Czy 29-latek uważa, iż te zmiany były potrzebne zespołowi? - Nie podejmę się analizy tego, co robiliśmy źle, ponieważ jako klub i drużyna stanowimy rodzinę, trzymamy się razem, ufamy sobie. Ważne, że teraz jest o wiele lepiej i idziemy w dobrym kierunku - stwierdził.

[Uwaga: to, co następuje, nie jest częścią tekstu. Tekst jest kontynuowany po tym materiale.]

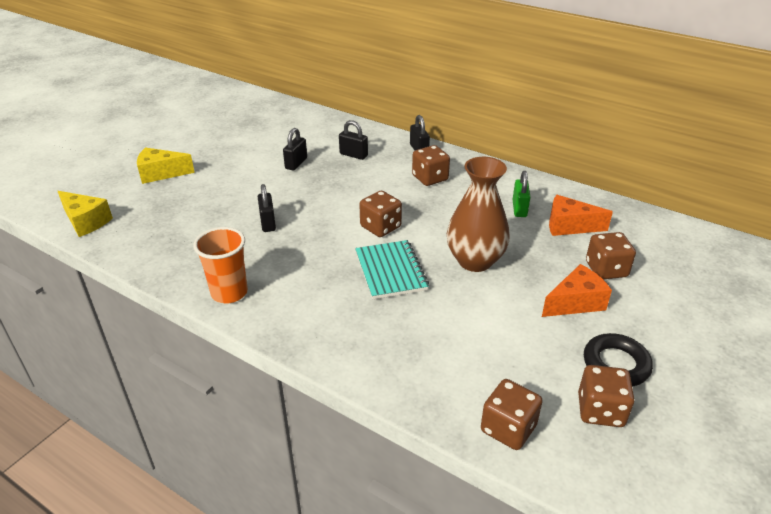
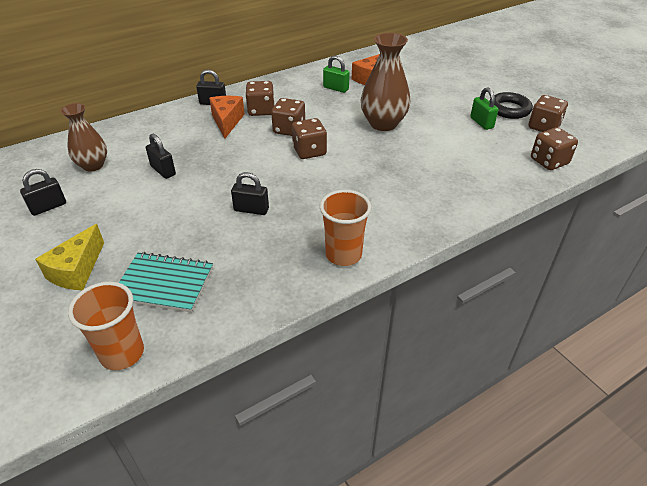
camera: 65 degrees left, 5 degrees up
(86, 221) = (122, 353): yellow cheese -> orange cup
(283, 133) = (93, 165): none -> brown vase
(353, 155) = (184, 136): black padlock -> black padlock (48, 207)
(390, 271) = (371, 162): turquoise notebook -> turquoise notebook (164, 284)
(552, 342) = (481, 123): none -> green padlock
(575, 302) = (449, 103): orange cheese -> orange cheese (227, 122)
(606, 269) = (424, 82): brown dice -> brown dice (289, 129)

Eziukwu mógł być zadowolony po meczu w Radomiu
Energa Czarni są drugim zespołem Nigeryjczyka w Tauron Basket Lidze. Wcześniej, w sezonie 2011/2012, bronił barw AZS-u Koszalin. Jak obecnie odnajduje się w Polsce? - Czuję się w porządku. Czasami jestem jeszcze zagubiony, nie rozumiem jakichś sytuacji. Co do ligi, to jest bardzo wyrównana, każdy może wygrać z każdym - zwrócił uwagę. - Zdziwiło mnie to, że, w porównaniu z moim poprzednim pobytem tutaj, jak na razie jest mało śniegu. Było kilka mroźnych dni, ale to jeszcze nie jest to, do czego się przyzwyczaiłem - zakończył z uśmiechem.